Die Bachelorarbeit von Lesley-Ann Baldwin thematisiert das Konsumverhalten und die Produktionsbedingungen in der globalen Modeindustrie sowie die Auswirkungen von Fast Fashion in ökologischer, ökonomischer, sozialer und kultureller Hinsicht. Die Arbeit geht der Frage nach, wie der Modekonsum durch Tauschhandel im Sinne einer „Sharing Ecomomy“ verringert werden könnte. Dazu erstellt die Autorin ein Konzept für eine Studierendenfirma Fairo Moda: „Das Prinzip ähnelt dem einer Bücherei, nur mit Kleidung anstatt Büchern.“ Ziel der Arbeit ist es, das Bewußtsein für Nachhaltigkeit und nachhaltigen Modekonsum zu stärken. In einem abschließenden Kapitel geht es darum, ein Szenario für ein fächerübergreifendes Schwerpunktmodul Nachhaltigkeitsmanagement an der Universität Osnabrück zu entwickeln.

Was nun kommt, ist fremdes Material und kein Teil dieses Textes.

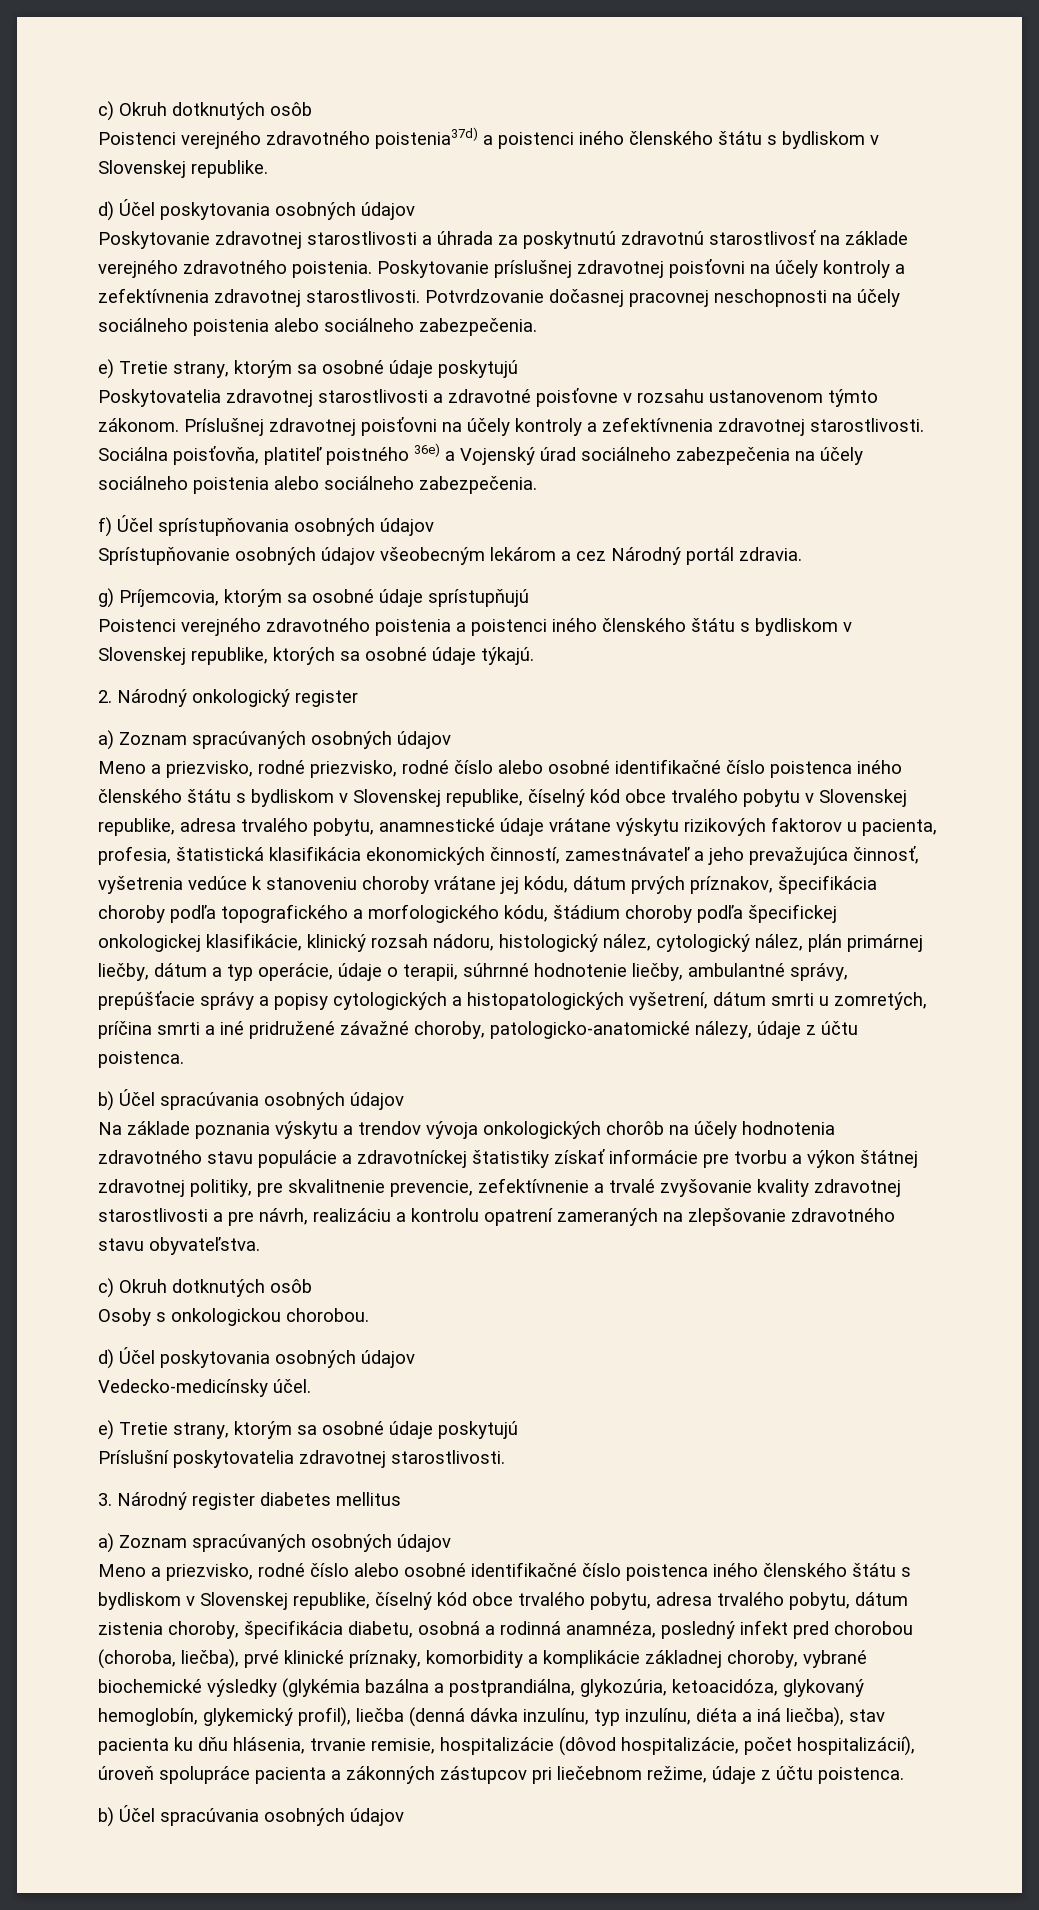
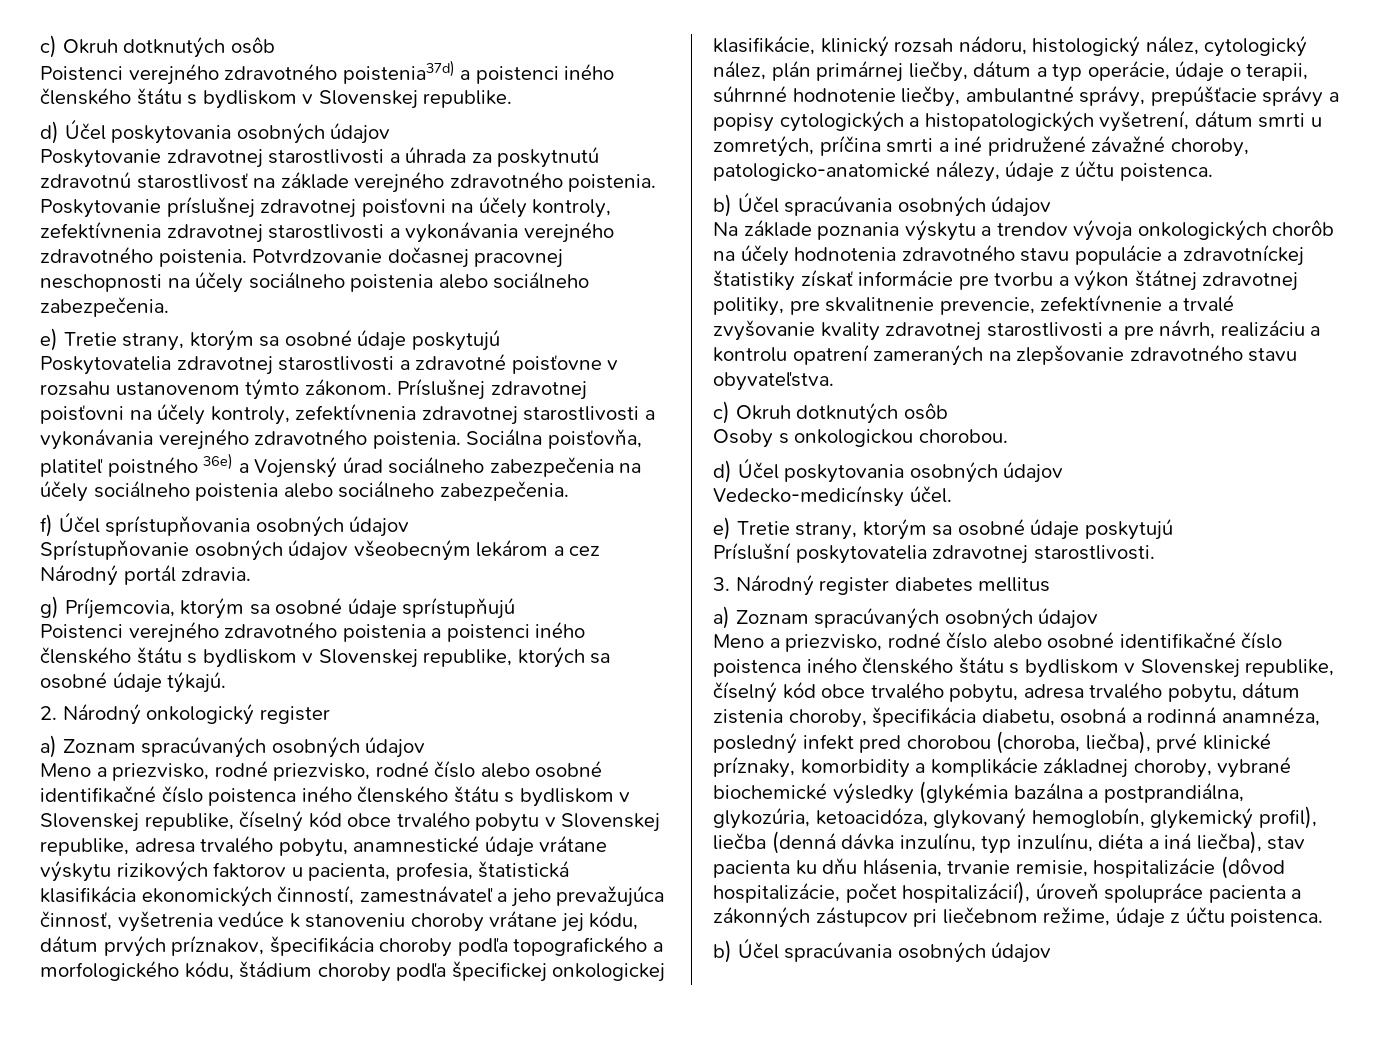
[823,260,905,278] [98,288,420,307] kontroly a zefektívnenia zdravotnej starostlivosti. -> [532,199,612,218] [40,221,614,243] [40,246,247,267] kontroly, zefektívnenia zdravotnej starostlivosti a vykonávania verejného zdravotného poistenia.
[515,417,924,436] kontroly a zefektívnenia zdravotnej starostlivosti. -> [210,403,655,425] [40,428,461,450] kontroly, zefektívnenia zdravotnej starostlivosti a vykonávania verejného zdravotného poistenia.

Kernpunkt der Masterarbeit von Franziska Dix ist die didaktische Begründung eines Curriculums für das Basadi Women’s Project in Fobene Village, Südafrika. Im Basadi Women’s Project geht es darum, die Existenzgrundlage für Frauen im ländlichen Raum Südafrikas durch Textilarbeit nachhaltig zu verbessern.
2018
Für die erste Ausgabe der Zeitschrift »Stichwort« wurden zwei Bachelorarbeiten ausgewählt. Anna Klinar untersucht die Ziele des Bündnis’ für nachhaltige Textilien im Hinblick auf die drei Säulen der Nachhaltigkeit in der Textilbranche. Indem sie deren Tragfähigkeit für die Zukunft analysiert, weckt sie ein kritisches Bewusstsein für diesen langwierigen und durchaus noch verbesserungswürdigen Prozess. Ruth Wothe leistet mit ihrem Beitrag über die Gedächtnis- und Erinnerungsfunktionen der Handschuhe der KZ-Überlebenden Yvonne Koch, die in der Gedenkstätte Bergen Belsen gezeigt werden, einen noch viel zu seltenen Beitrag der Vergangenheitsbewältigung im Hinblick auf den Nationalsozialismus und die Shoah aus textilwissenschaftlicher Perspektive.